Been homeless over 6 years. My social services agency, high turnover. Being female , almost all my case managers have been female, standard practice.
Out of 17 case managers, only 2 have been male. Female cms: detailed, logical, responsive, solution oriented, clear effective communication. Male cms, the opposite.
I try to communicate clearly, effectively, which is easy cuz autism, and the 2 male cms, i get constant 2nd guessing, passive-aggressive defensiveness. Get impression they’re automatically assuming I don’t think clearly, don’t know what I’m saying. It’s weird, and I can’t figure out why.

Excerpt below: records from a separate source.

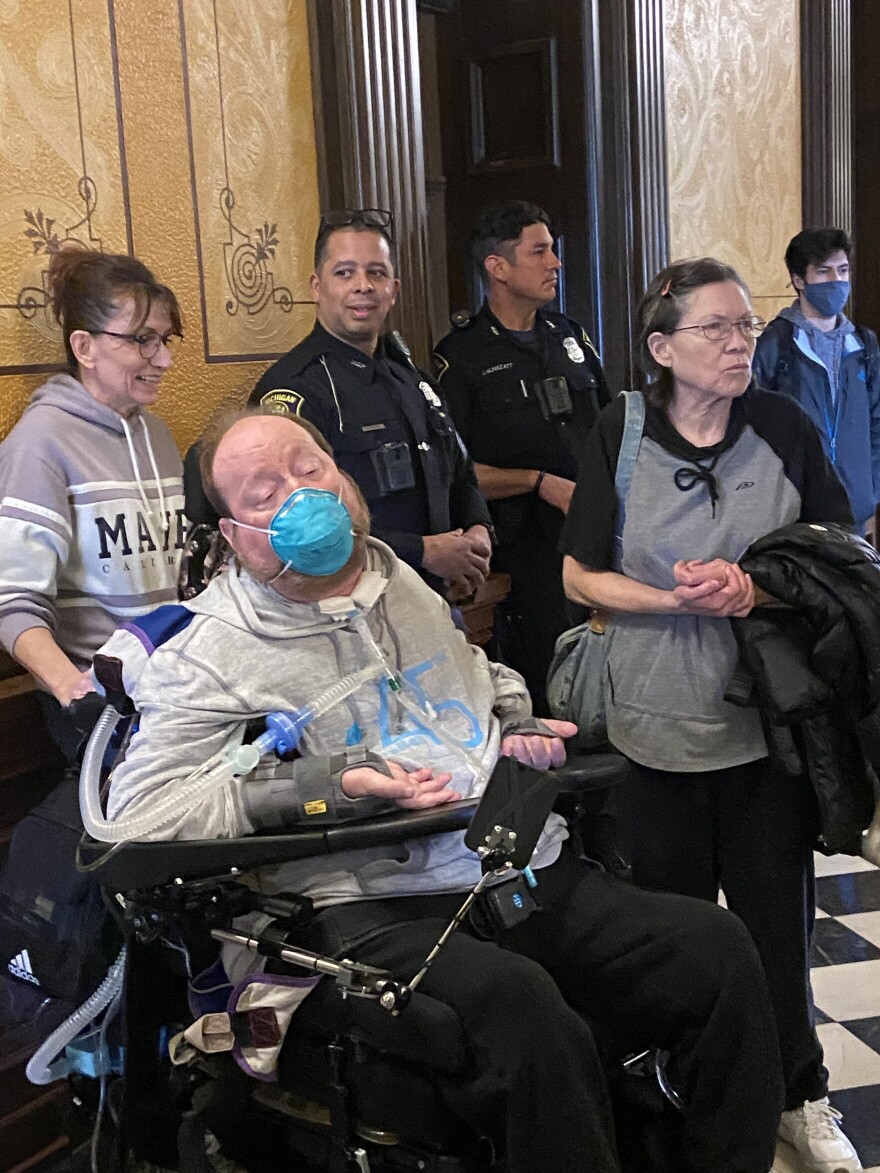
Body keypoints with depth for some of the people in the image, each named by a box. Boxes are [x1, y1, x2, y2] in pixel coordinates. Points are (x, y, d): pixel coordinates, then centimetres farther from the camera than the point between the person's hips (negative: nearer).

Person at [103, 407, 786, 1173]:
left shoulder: (403, 583, 18)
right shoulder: (214, 652, -1)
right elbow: (139, 811, -11)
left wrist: (518, 726, 13)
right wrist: (328, 788, -16)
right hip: (377, 910, -6)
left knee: (718, 949, -12)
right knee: (517, 1004, -37)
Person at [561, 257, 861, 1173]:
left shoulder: (783, 428, -3)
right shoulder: (621, 435, -5)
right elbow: (581, 577, -3)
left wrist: (759, 588, -16)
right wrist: (678, 598, -18)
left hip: (770, 720, 1)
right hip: (661, 722, 0)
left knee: (775, 916, 10)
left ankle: (800, 1097, 30)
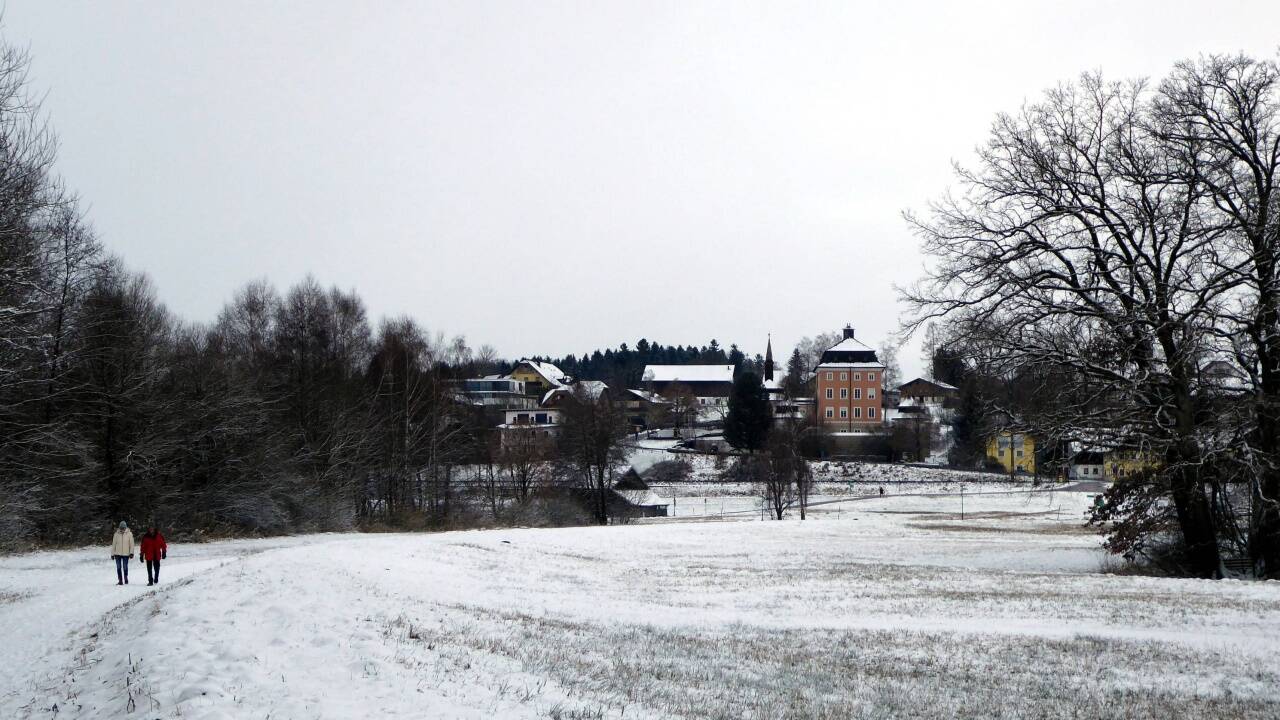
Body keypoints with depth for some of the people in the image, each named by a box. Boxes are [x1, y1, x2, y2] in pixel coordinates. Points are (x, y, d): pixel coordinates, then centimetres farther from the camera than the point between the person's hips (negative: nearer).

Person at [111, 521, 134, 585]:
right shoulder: (117, 534, 1)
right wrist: (112, 554, 6)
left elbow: (131, 544, -2)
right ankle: (120, 580, 10)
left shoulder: (129, 534, -3)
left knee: (125, 567, 4)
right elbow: (113, 544, 6)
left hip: (126, 553, -1)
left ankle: (126, 579, 21)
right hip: (118, 553, 1)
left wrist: (131, 553, -9)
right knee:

I know not all men are the same. I’m not like all women. Have I just been unlucky with these 2 cms, or is there a gender aspect to this I’m not understanding? I’d like to learn.
It may be that the gender difference is magnifying any social/communication issues that are already there because of being ND. I know I’ve always found it harder to make myself feel understood by women compared to men, and I’m also autistic.
I’ve observed that both genders have different communication styles they expect to use, both with the same gender and with the opposite, and these are all the sort of dreaded unwritten social rules that we tend to struggle with as NDs. So a man tends to expect to conduct himself a different way with another man versus with a woman, and a woman expects to conduct herself a different way with other women than with men. The difference is subtle and mostly subconscious from what I can tell. Most people don’t realize they are doing it, but NDs are often paying attention to different things than what NTs are in terms of body language, word choice, social cues, etc., so we pick up on it more, even though we don’t always understand it.
Thank you. As woman with autism, it’s weird. Women nts, some tend to unconsciously expect me to behave like a woman. They operate with stereotypes, assume women should be emotional, touchy feely, into romantic comedies, etc. So when I’m logical, to the point, talk about math, science, some can’t compute. And some guys, they expect me to behave as a stereotypical female, treat me as such. Then they realize I’m not, am logical, etc, and their demeanor changes, start treating me as one of the guys.
I’ve met compassionate, emotional men, and analytical nerdy women. Just, so weird, how gender becomes such a big deal for some.
I know it is not your intention, but many of your comments imply that neurotypical women are incapable of logic. Or that they somehow deserve to be treated as if they are incapable of logic while you deserve better.